Denise, a former patient of the unit, recounts her experiences of Bi-polar disorder and post partum psychosis, and the time she spent on the unit: “I think the mother and baby unit saved my life. At the Bethlem it was wonderful to be surrounded by people with such great experience… I was under 24-hour care and my daughter was with me from the start, which was a huge thing… You know, it would have been such a different experience without my daughter there with me. With her, I felt people trusted me. I wasn’t so barmy, and it was a reality check because my child needed me…. I was involved in occupational therapy sessions like digital photography, baby massage – which was lovely – and, oh yes, taking walks around the garden in the morning…. It’s so good when you see the medication working. Chemically, there’s a big difference between being ill and getting better. Your thoughts are paranoid and jumbled and then slowly you start to come out of the fog. All the time, there’s a net around you – people you can turn to; people who can see when you’re having a bad day.”
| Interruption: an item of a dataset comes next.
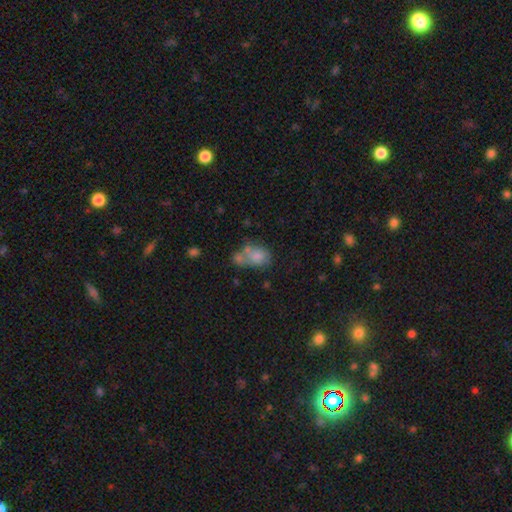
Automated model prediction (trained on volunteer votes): smooth-or-featured: smooth: 71% | featured or disk: 19% | star or artifact: 10%
  how-rounded: in between: 65% | round: 34% | cigar-shaped: 1%
  merging: merger: 49% | none: 26% | minor disturbance: 15% | major disturbance: 10%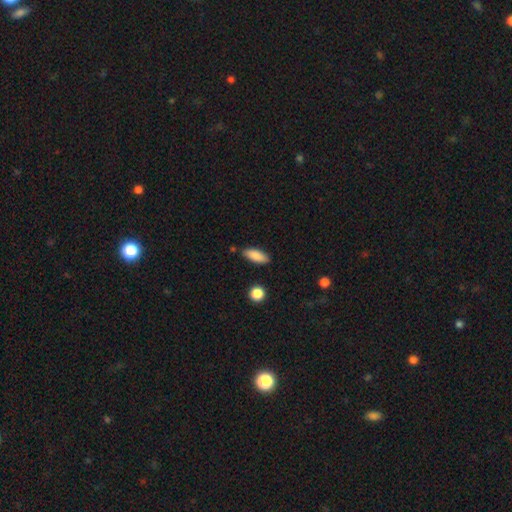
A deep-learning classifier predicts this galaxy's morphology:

Women who experience difficulties often feel afraid of seeking help in case their parenting ability is questioned, and they risk losing their child. These days, wherever possible, mental health services try to help families to stay together, and to provide specialist support to keep people in their lives. The exhibition celebrates the remarkable achievements of the people involved and shows a wide variety of mediums, styles and perspectives. This moving subject matter encompasses tenderness, distress and jubilation in equal measure, all told from personal viewpoints whilst carrying messages which have universal resonance.
The exhibition opens on Wednesday 31 August, 3 – 6pm.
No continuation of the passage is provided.